Aid agencies say that because of limited options, they have made it a priority to raise awareness around hand washing practices. However, the repeated interruptions to the water supply has meant that they are unable to even encourage this measure.

Turkey says that authorities in control of al-Mabroukeh and Tishreen Dam have failed to provide electricity to the water pumping station, and the Turkish-controlled city of Ras al-Ayn, but humanitarian workers say al-Mabroukeh does not serve the pumping station and that there continues to be enough electricity to operate the water station. Human Rights Watch has previously documented discriminatory diversion of aid and essential services by the Syrian government. All parties should ensure that they do not block essential services to populations in need, Human Rights Watch said.
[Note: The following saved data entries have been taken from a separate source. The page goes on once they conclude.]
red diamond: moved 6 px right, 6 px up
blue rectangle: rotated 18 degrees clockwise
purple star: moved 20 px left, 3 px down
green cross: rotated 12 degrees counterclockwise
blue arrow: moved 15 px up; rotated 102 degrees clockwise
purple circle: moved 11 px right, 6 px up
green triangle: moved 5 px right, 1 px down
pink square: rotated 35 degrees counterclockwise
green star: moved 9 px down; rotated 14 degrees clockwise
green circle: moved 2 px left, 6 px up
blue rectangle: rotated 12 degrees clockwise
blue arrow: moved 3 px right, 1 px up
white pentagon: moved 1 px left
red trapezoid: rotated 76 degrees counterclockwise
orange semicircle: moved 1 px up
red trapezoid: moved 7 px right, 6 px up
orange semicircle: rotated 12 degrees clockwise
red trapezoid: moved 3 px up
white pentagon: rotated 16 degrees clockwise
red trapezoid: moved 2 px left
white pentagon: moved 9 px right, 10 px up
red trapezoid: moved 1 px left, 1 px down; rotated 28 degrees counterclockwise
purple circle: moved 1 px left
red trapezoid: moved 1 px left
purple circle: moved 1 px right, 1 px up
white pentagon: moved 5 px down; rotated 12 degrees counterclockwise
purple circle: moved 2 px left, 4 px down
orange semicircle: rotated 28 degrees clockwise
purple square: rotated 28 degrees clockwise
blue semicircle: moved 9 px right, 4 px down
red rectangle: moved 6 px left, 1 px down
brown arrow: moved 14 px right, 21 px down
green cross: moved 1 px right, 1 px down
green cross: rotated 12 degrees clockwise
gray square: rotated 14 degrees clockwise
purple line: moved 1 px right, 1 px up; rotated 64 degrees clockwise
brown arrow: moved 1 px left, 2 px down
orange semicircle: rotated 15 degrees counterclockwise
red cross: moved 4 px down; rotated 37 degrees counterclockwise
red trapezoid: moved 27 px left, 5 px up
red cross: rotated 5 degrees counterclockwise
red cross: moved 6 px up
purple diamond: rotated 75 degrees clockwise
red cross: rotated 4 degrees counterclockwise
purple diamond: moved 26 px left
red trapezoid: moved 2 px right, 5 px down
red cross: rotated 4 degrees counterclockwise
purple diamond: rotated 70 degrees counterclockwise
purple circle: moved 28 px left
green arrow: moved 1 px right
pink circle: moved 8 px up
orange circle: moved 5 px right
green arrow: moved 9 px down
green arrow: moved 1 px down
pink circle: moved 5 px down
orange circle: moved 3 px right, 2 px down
Allouk water station provides water supplies for populations that are already deemed vulnerable, including in al-Hol and Areesheh camps, which host tens of thousands of Syrians, Iraqis, and foreigners who lived in areas formerly held by ISIS. Human Rights Watch has documented dire conditions in these camps, including overflowing latrines, sewage trickling into tattered tents, and residents drinking wash water from tanks containing worms. These conditions are likely to be exacerbated with the water supplies cut off, and will only put the population at greater risk of contracting coronavirus.

Alternatives to water pumping from the Allouk water station are insufficient, say aid agencies working in the region. They are currently trucking in water, a time-consuming and unsustainable process. According to a report by the Northeast Syria water and sanitation group, water trucking provides less than 50 percent of the needs of the population and is too costly. One aid worker said that the quality of the water being brought in through trucking is much lower than pumped water and especially affects the availability of drinking water.

Local officials and reports say that the interruptions of pumping at Allouk are a pressure tactic to force Kurdish-led authorities to supply electricity to areas under the control of the Turkish-backed factions from al-Mabroukeh electricity station, which remains under the control of the Syrian government and Kurdish-led authorities as part of the Russian-Turkish deal that was concluded in December 2019.

Under international human rights law and the laws of war, all parties to an armed conflict must protect objects indispensable to the survival of the civilian population, including those necessary for water distribution and sanitation. Parties to the conflict need to ensure civilians’ access to adequate water and sanitation. International human rights law also obligates governments and de facto authorities to respect the right to water and ensure that people can enjoy clean, available, acceptable, accessible, and affordable water and sanitation. The Syrian government, Kurdish-led authorities, UN aid agencies, and Turkey need to work together to ensure that water and electricity are supplied to the civilian population without discrimination or unlawful restrictions.

“Not only is the Turkish authorities’ water shut-off to communities in Northeast Syria harmful to civilians, but it could also blowback on Turkey itself,” Page said. “Rights-respecting public health measures are needed to address the coronavirus; borders alone won’t stop a pandemic’s spread.”